### EXERCISE
Across the entries, count the lines that include "down" and report only that number.
━━━
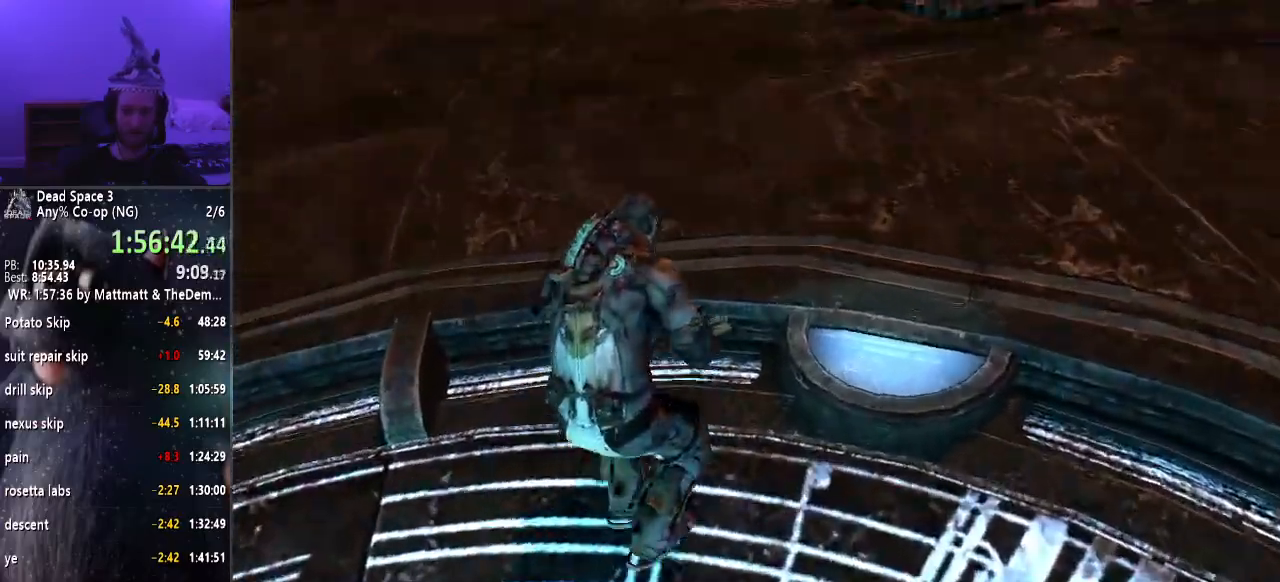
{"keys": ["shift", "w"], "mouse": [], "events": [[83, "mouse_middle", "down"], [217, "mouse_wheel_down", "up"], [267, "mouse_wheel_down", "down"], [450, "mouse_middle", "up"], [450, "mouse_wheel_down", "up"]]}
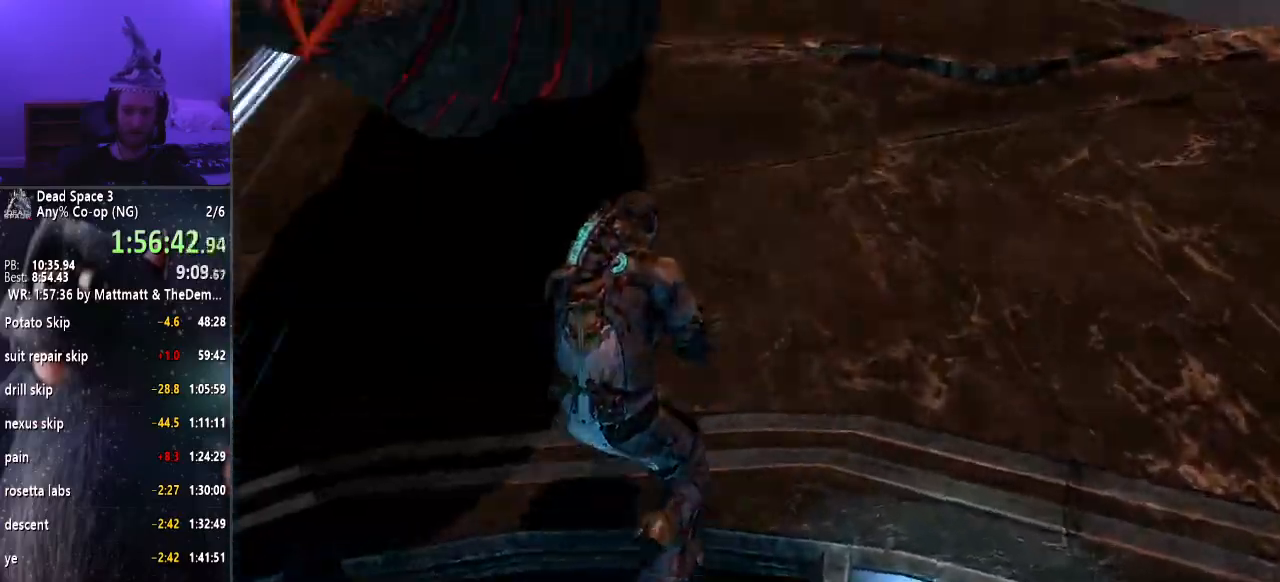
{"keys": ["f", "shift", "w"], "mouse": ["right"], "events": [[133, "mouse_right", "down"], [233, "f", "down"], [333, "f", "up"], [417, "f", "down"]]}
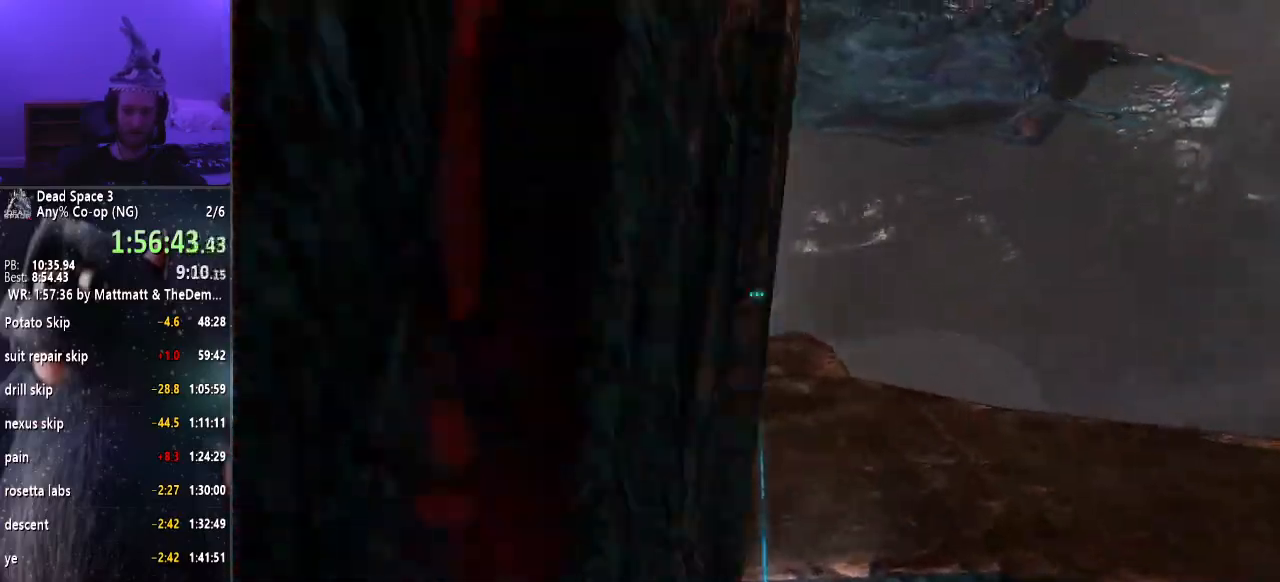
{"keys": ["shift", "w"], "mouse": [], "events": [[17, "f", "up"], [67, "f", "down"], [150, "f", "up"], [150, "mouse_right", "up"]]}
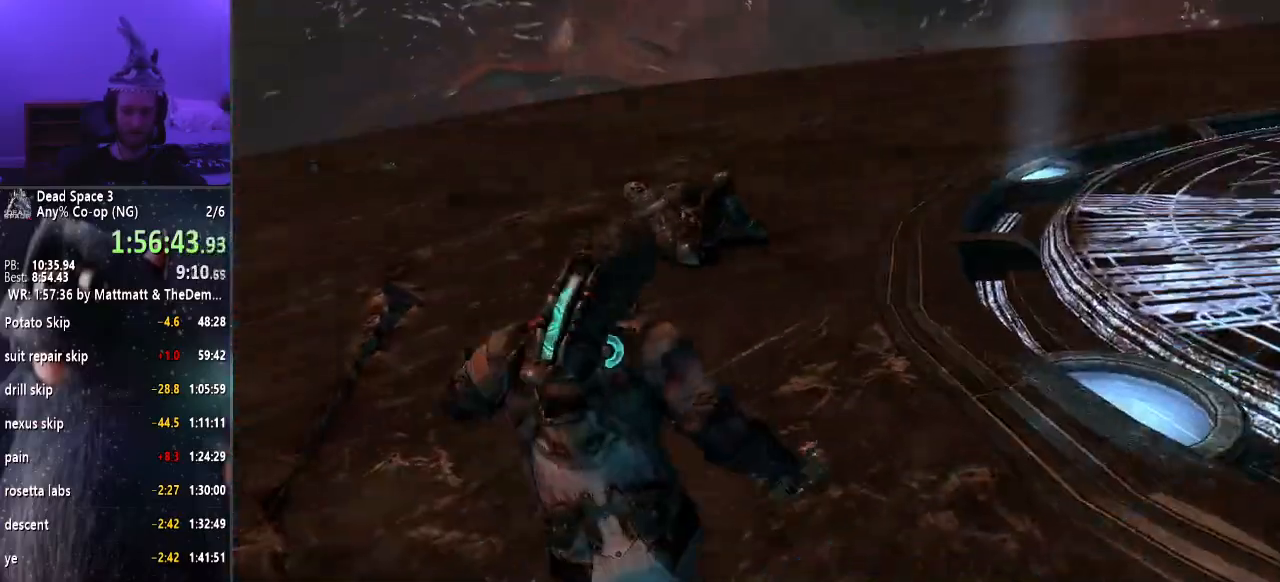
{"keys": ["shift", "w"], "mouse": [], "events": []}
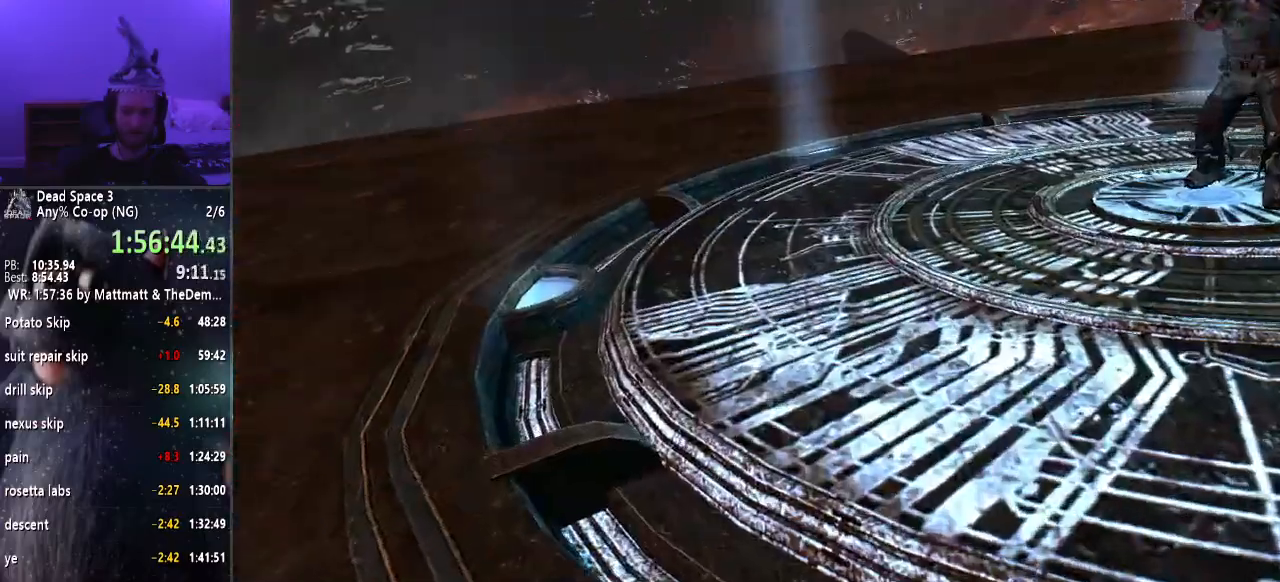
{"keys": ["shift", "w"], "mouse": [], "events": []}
━━━
### FINISHED EXERCISE
3